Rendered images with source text
◆ ◆ ◆ ◆

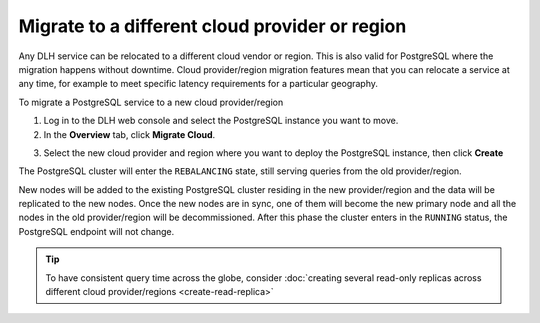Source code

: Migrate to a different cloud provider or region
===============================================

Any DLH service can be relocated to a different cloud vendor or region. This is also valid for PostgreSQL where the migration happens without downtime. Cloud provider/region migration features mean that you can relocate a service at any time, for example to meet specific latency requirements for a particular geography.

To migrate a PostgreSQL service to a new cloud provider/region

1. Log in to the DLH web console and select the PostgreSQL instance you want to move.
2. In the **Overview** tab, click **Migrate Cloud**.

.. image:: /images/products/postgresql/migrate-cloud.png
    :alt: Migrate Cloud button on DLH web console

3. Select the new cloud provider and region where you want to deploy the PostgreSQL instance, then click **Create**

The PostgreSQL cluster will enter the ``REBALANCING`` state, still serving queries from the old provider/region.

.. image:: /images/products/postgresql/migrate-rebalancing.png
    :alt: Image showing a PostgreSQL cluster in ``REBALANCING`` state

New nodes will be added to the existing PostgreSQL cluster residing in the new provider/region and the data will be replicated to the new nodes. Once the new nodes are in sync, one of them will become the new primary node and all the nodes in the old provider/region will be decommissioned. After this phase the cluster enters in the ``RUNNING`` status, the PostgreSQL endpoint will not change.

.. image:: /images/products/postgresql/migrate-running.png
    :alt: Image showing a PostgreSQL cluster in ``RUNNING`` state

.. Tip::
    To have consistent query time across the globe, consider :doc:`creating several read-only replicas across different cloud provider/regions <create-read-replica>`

◆ ◆ ◆ ◆

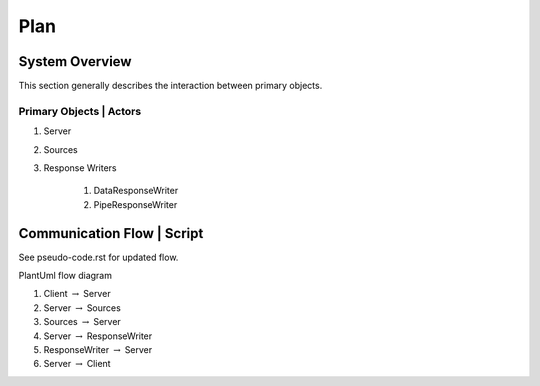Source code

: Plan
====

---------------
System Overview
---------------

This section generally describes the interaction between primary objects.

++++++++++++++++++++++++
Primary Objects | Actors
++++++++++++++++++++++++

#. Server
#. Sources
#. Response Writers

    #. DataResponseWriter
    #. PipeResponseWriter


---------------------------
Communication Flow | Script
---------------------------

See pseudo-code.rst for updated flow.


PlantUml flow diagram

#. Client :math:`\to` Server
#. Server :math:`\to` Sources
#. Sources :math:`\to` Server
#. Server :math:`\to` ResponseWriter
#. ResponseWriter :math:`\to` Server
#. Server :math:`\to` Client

◆ ◆ ◆ ◆

=== Directions ===
The lines to return are those in the entries above that hold "where".

=== Solution below ===
Any DLH service can be relocated to a different cloud vendor or region. This is also valid for PostgreSQL where the migration happens without downtime. Cloud provider/region migration features mean that you can relocate a service at any time, for example to meet specific latency requirements for a particular geography.
3. Select the new cloud provider and region where you want to deploy the PostgreSQL instance, then click **Create**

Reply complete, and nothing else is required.